La confusion véhiculée par les "tests ADN Commerciaux"
Même les tests ADN commerciaux, qui ont une grande influence sur des millions de gens, alimentent une certaine confusion. Les grandes entreprises américaines de généalogie proposent souvent une catégorie intitulée “French & German”. Mais, contrairement à ce que laisse entendre cette étiquette, il ne s’agit pas d’un “peuple commun” franco-allemand : cette catégorie correspond en réalité à la région rhénane, une zone historique de contacts, de métissages et de passages (Alsace, Lorraine, Palatinat, Rhénanie). C’est un choix de simplification cartographique et marketing qui n'est jamais clairement expliquée, qui ne reflète pas la diversité des héritages génétiques français et allemands.
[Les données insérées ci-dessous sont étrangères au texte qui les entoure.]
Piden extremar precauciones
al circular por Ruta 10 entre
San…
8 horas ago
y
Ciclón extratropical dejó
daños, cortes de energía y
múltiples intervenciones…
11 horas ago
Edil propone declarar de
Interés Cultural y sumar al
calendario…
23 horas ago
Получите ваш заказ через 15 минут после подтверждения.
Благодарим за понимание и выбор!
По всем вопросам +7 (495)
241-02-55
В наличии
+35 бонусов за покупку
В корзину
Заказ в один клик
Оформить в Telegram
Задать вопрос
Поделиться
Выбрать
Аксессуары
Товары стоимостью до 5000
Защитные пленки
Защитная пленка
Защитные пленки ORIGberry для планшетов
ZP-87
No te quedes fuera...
Pourquoi cette confusion ?
Du point de vue américain, la distinction entre le nord-Est de la France et l’Ouest de l’Allemagne paraît mince, et rentrent dans une certaine conception d'une "Europe de l'ouest" perçu comme homogène. Les tests ADN, par leur nature, ne donnent pas une identité nationale précise mais des proximités statistiques avec des populations de référence. Or, les bases de données sont souvent biaisées vers certaines régions (ici, la Rhénanie, berceau de nombreux migrants vers les Etats-Unis), ce qui conduit à regrouper artificiellement les deux pays.
Les études scientifiques racontent une autre histoire.
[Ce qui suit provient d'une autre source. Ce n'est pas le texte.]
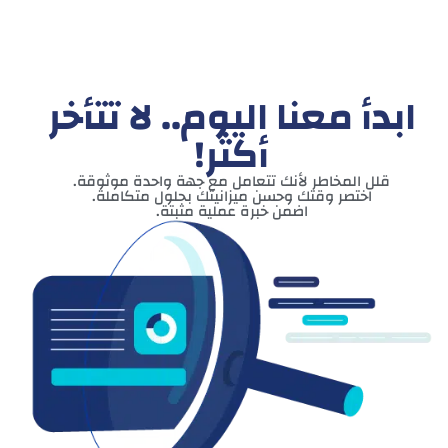
ابدأ معنا اليوم.. لا تتأخر
أكثر!
قلل المخاطر لأنك تتعامل مع جهة واحدة موثوقة.
اختصر وقتك وحسن ميزانيتك بحلول متكاملة.
اضمن خبرة عملية مثبتة.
Les Français de l’Ouest, du Centre ou du Sud se rattachent bien davantage aux ensembles atlantiques et méditerranéens : affinités génétiques avec les Ibériques, les Italiens ou les populations du bassin méditerranéen. Les Allemands du Nord et de l’Est présentent, eux, plus de proximité avec les Scandinaves et les Slaves de l’Est, reflet des migrations médiévales et des contacts germano-balto-slaves.
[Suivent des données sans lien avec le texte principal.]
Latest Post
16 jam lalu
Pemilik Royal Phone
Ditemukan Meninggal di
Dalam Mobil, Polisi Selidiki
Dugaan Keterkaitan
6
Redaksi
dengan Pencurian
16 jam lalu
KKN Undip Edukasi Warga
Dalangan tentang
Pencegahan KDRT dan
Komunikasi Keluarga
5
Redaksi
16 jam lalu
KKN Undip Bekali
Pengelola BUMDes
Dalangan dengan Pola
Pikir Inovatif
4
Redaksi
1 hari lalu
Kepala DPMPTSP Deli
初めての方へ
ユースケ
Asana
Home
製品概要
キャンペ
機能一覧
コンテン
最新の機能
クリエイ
Le chevauchement véritable est donc localisé : limité aux zones frontalières (Alsace, Lorraine, Sarre, Palatinat, Bade, Rhénanie), où l’histoire a favorisé brassages et circulations.
En somme : il n’existe pas de “peuple franco-allemand” au sens biologique ou historique comme ces sociétés commerciales le laissent supposer implicitement. Il existe seulement une zone rhénane de contact, que les kits ADN transforment en “catégorie” commode, au prix d’une confusion culturelle et politique. Ce qui n’est qu’un artefact marketing devient alors une sorte de récit implicite : Français et Allemands seraient interchangeables, comme si leurs différences historiques et culturelles ne comptaient pas.
Et si on changeait de récit ?
Le “couple franco-allemand” rassure. Il donne une illusion de stabilité, il habille l’Europe d’une histoire d’amour politique. Mais c’est une fiction utile, qui écrase la diversité européenne et oublie les conflits réels (trois guerres franco-allemandes en 70 ans !). Surtout, il installe l’idée fausse d’un “cœur” européen homogène, quand l’histoire du continent est faite de différences, de rivalités, mais aussi d’alliances multiples et changeantes, et surtout d'une diversité d'aires culturelles distinctes qui n'ont pas toujours les mêmes visions de la société et de l'avenir.
Le couple franco-allemand a eu son utilité à un moment. Mais le présenter comme une vérité historique ou culturelle éternelle, c’est entretenir un mirage qui ne nous mène nulle part.